The African Development Bank must match their seriousness with institutional ambition, timely capital deployment, and decentralized operational delivery. It must recognize that a prosperous, integrated Africa is not only critical for continental stability but also for global economic resilience.
The challenges that Africa faces – youth unemployment, fragility, energy transition, climate shocks – do not stop at its borders. Rising irregular migration to Europe, estimated at over 150,000 arrivals annually by the end of 2024, reflects a growing desperation fueled by missed development opportunities at home. The economic cost of managing irregular migration across the Mediterranean alone has exceeded €11 billion for EU countries between 2015 and 2024.
Conversely, building resilient African economies benefits the world: expanding markets, enhancing global supply chain diversification, and stabilizing geopolitical flashpoints. Non-regional member countries of the AfDB – such as the United States, China, Japan, the EU, Canada, and South Korea – recognize this, increasingly framing their African engagement around mutual prosperity rather than aid. A stronger AfDB under visionary leadership would serve not only its African shareholders but also its non-African shareholders – by creating investable, growing economies that reduce systemic risks.
Development is not charity. It is a rational investment in global security and shared prosperity. And it must be treated with the seriousness it deserves.
Africa’s transformation will not be financed or executed from afar. It must be driven from within. Institutions like the AfDB must be judged by their proximity to African priorities, their agility in execution, and their credibility with African citizens – not only with rating agencies or donors.

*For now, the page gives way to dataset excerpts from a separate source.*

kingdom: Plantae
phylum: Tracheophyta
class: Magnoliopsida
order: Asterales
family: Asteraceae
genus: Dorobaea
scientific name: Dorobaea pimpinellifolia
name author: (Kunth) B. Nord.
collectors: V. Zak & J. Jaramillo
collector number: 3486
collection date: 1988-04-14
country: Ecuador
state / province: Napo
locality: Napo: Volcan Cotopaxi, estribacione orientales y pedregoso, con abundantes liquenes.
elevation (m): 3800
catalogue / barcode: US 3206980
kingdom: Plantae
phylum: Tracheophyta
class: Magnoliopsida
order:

That is the vision that I am committed to. A continent where Africa trades with Africa first. A continent where youth no longer migrate for survival but innovate for prosperity. A continent where infrastructure corridors unlock opportunity, not merely extraction. A continent where development banks serve the people – not the other way around.
The stakes could not be higher. According to UNCTAD’s 2024 World Investment Report, Africa’s share of global foreign direct investment remains stubbornly below 5%. Meanwhile, the financing gap for achieving the SDGs in Africa has ballooned to over $200 billion annually. If we do not act decisively – if we do not fix intra-African trade bottlenecks, close infrastructure deficits, and unleash regional markets – Africa risks missing the demographic dividend that could define the 21st century as the African century.
The future is still ours to claim. But it will not be given. It must be built – by Africans, for Africans, with partners who respect our agency and match our ambition.
Africa must stop buying what it already has. It must start believing in what it already is.
The time to act is now.
Dr. Sidi Ould Tah is a candidate for the AfDB Presidency with the election scheduled for May 2025.